A group of James Cook University students will strap on their sneakers and run 270 km between them along a part of Victoria’s coastline to help raise money for malaria nets for impoverished African communities.

JCU Medical School
Study medicine at JCU Townsville

The JCU student charity group ‘Run to Better Days’ has set its sights on Melbourne and surrounds for its 2014 challenge, with this year’s running crew pounding the pavement of Port Phillip Bay.
The run involves 13 JCU students, who will also visit schools, universities, rotary clubs and communities in the coastal strip to share an important message: we can all do something about world poverty.
The students are from different JCU campuses, including Townsville and Cairns, as well as some from Mackay Hospital. There are second, fourth- and fifth-year JCU Medical School students, as well as a fourth-year engineering student.
All funds raised during the run will go to the Against Malaria Foundation (AMF). The AMF provides malaria nets to communities most at risk of contracting malaria, primarily in sub-Saharan Africa.
The nets are to use to protect people’s bedding and living areas from mosquitoes. While many Western homes have windows and sealed houses, much of sub-Saharan Africa has nothing but nets to rely on for protection from “mozzies.”
Run to Better Days co-coordinator Isabel Guthridge said an important aspect of the run was for participants to think about the charities they were supporting and why.
“Cost-effectiveness and transparency is important to the students on the run,” Ms Guthridge said. “The Against Malaria Foundation is one of the most cost-effective and transparent in the world and has been recommended by several international charity evaluators, including GiveWell and Giving What We Can.”
Each runner will complete two stints of 10 km each in a 24-hour period.

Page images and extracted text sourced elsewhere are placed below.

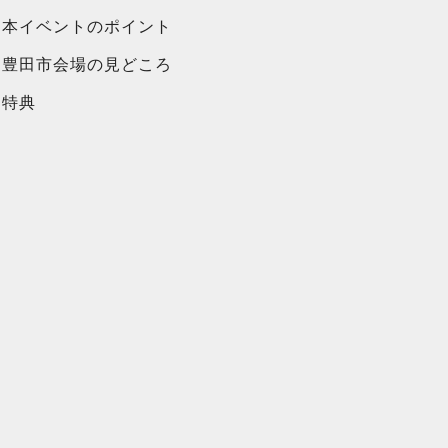
本イベントのポイント
豊田市会場の見どころ
特典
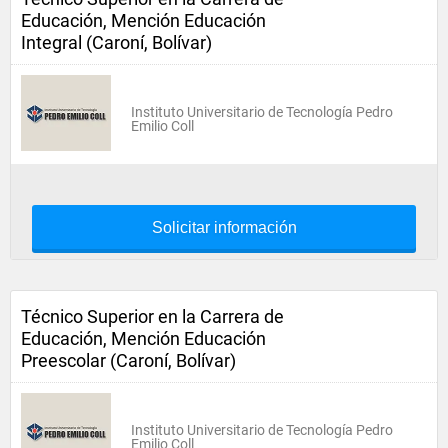
Educación, Mención Educación
Integral (Caroní, Bolívar)
Instituto Universitario de Tecnología Pedro
Emilio Coll
Solicitar información
Técnico Superior en la Carrera de
Educación, Mención Educación
Preescolar (Caroní, Bolívar)
Instituto Universitario de Tecnología Pedro
Emilio Coll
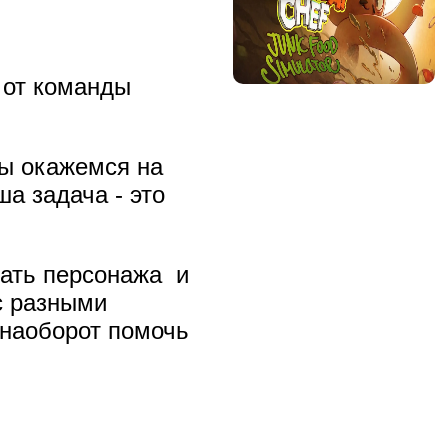
»
от команды
Мы окажемся на
а задача - это
шать персонажа и
с разными
 наоборот помочь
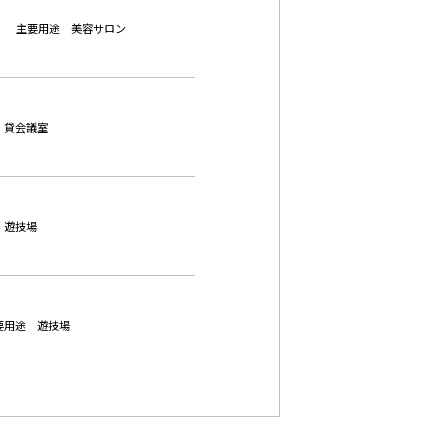
加東市 主要用途 美容サロン
要用途 貸会議室
要用途 遊技場
市 主要用途 遊技場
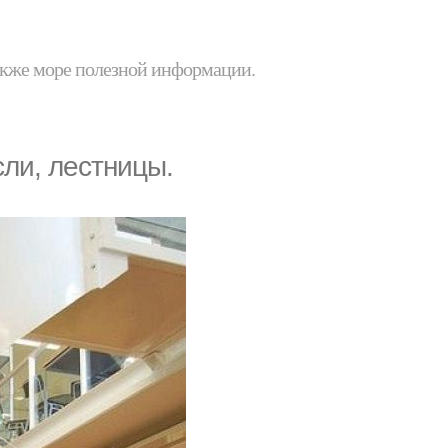
 также море полезной информации.
ли, лестницы.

It is similar to the Relay For Life events and will have runners doing 10 km before swapping to the next runner.
As in previous years, the runners will visit high schools along the route before and after the event to talk to students and teachers about what wealthier societies can do to reduce world poverty.
Team member Rosie Matthews said Run to Better Days had a large presence in Melbourne, making it the ideal location for this year’s run.
“We thought we would go to Melbourne and get the high school students involved,” Ms Matthews said. “There are a lot of great young minds down there we can open up to this message,” she said.
Ms Guthridge said it was often the words of a teacher that were most effective to inspire students.
“If a teacher says to the students after we’ve finished our spiel, ‘let’s think about this now’ it can be more powerful than hearing us alone,” Ms Guthridge said.
Matthew Paltridge, co-coordinator of the Run to Better Days, said the AMF recently announced they would be working with the Democratic Republic of Congo, distributing almost 700,000 nets to protect around 1.2 million people.
“It’s a chronically difficult country to run a charity in, so it’s really quite an achievement for them to have organised this,” Mr Paltridge said.
The run will be held from from July 19 to 20. School visits will take place in the weeks before and after the run.
While the exact route has not been decided, it is planned they will start on the eastern side of the bay (Point Nepean) and run anti-clockwise around the bay.